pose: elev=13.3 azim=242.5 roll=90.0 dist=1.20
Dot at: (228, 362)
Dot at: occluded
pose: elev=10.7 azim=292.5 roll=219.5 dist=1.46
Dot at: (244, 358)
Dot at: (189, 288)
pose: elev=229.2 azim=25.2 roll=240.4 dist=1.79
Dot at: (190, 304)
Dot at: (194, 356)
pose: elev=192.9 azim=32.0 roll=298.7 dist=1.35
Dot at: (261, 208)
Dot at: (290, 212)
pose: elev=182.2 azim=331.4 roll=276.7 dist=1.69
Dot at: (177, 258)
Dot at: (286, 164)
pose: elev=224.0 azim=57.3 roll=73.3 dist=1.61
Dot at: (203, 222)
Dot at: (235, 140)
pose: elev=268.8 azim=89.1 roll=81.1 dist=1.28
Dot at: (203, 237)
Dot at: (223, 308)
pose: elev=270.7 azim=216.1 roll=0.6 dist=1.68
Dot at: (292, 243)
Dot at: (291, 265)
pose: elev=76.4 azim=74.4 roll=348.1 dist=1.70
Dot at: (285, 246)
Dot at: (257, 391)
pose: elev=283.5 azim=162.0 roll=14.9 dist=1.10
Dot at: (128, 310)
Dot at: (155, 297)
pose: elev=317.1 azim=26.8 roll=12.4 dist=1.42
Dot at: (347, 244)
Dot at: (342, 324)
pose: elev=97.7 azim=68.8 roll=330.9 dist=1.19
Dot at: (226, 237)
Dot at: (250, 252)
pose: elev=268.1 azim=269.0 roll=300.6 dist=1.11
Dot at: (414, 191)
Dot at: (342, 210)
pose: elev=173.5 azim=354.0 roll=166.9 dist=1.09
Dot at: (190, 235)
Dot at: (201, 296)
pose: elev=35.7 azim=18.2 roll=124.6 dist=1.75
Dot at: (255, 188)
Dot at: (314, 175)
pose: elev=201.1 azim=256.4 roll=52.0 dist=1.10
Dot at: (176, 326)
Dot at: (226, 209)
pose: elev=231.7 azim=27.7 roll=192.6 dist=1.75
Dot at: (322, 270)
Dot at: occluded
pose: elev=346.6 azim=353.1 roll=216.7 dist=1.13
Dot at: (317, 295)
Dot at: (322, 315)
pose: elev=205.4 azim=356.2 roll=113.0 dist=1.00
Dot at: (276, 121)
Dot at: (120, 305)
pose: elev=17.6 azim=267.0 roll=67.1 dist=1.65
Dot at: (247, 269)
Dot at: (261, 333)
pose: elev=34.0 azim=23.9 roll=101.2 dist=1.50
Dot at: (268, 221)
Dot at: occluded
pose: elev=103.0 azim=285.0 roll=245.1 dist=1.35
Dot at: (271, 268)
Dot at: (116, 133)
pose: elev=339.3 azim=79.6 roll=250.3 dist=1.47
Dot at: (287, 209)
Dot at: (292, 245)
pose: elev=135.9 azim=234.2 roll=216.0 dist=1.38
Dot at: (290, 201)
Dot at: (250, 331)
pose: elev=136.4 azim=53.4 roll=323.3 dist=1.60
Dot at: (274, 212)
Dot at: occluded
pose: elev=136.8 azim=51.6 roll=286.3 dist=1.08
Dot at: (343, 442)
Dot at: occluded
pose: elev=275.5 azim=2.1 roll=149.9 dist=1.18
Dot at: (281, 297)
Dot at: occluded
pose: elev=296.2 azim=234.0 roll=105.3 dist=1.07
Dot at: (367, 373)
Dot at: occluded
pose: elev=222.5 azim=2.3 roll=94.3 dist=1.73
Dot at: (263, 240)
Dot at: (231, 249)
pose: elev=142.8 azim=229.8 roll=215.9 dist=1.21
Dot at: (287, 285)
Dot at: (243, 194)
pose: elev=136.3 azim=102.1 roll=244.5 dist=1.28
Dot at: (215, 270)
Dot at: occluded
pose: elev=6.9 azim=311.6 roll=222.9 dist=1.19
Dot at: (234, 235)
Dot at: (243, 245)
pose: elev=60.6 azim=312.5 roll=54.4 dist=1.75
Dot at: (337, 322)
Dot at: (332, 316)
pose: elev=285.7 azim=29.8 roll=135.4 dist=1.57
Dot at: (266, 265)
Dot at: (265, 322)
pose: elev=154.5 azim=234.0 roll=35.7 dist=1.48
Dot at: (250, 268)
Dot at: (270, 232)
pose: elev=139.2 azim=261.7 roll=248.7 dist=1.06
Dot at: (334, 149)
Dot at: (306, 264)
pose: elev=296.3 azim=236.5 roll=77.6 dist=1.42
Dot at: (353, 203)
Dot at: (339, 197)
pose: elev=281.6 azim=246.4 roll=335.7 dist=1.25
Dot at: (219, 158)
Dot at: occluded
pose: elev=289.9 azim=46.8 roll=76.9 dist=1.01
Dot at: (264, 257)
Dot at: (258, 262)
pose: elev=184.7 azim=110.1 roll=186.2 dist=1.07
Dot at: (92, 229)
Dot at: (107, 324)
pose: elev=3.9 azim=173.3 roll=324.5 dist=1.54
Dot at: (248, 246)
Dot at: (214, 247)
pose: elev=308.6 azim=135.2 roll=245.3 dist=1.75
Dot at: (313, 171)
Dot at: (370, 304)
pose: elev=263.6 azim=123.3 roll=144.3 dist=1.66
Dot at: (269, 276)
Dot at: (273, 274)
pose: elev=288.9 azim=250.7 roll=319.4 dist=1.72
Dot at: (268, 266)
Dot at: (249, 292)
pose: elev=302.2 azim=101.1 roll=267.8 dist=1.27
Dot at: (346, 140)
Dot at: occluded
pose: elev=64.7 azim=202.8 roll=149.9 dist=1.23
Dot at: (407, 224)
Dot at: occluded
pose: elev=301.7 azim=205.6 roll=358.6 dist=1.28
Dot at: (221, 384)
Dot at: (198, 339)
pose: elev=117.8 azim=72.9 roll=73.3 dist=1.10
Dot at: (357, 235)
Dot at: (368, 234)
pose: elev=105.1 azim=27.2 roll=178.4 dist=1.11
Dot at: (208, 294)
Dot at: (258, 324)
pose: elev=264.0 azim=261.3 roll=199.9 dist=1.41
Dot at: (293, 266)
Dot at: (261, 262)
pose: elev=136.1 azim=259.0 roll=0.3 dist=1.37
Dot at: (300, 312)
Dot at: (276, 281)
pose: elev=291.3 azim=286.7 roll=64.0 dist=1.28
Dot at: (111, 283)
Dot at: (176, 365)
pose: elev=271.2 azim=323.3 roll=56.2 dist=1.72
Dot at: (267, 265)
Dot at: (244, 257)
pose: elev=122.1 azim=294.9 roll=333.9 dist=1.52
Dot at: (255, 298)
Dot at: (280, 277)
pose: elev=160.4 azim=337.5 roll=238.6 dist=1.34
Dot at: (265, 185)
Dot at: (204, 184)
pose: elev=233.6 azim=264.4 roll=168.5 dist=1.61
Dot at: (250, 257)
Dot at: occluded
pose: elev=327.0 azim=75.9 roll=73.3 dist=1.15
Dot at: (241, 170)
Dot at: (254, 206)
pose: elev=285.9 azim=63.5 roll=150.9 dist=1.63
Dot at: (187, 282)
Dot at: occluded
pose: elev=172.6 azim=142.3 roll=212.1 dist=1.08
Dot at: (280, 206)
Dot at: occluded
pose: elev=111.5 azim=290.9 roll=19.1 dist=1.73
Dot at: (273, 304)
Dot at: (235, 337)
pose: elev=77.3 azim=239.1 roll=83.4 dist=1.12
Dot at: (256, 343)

○ ○ ○ ○

▶ **What you will do**: Please update the records from their first line through the line containing "Dot at: (235, 140)", replacing "pose" with "camera" and leaving everything else unchanged.

▶ **Reply to the task**:
camera: elev=13.3 azim=242.5 roll=90.0 dist=1.20
Dot at: (228, 362)
Dot at: occluded
camera: elev=10.7 azim=292.5 roll=219.5 dist=1.46
Dot at: (244, 358)
Dot at: (189, 288)
camera: elev=229.2 azim=25.2 roll=240.4 dist=1.79
Dot at: (190, 304)
Dot at: (194, 356)
camera: elev=192.9 azim=32.0 roll=298.7 dist=1.35
Dot at: (261, 208)
Dot at: (290, 212)
camera: elev=182.2 azim=331.4 roll=276.7 dist=1.69
Dot at: (177, 258)
Dot at: (286, 164)
camera: elev=224.0 azim=57.3 roll=73.3 dist=1.61
Dot at: (203, 222)
Dot at: (235, 140)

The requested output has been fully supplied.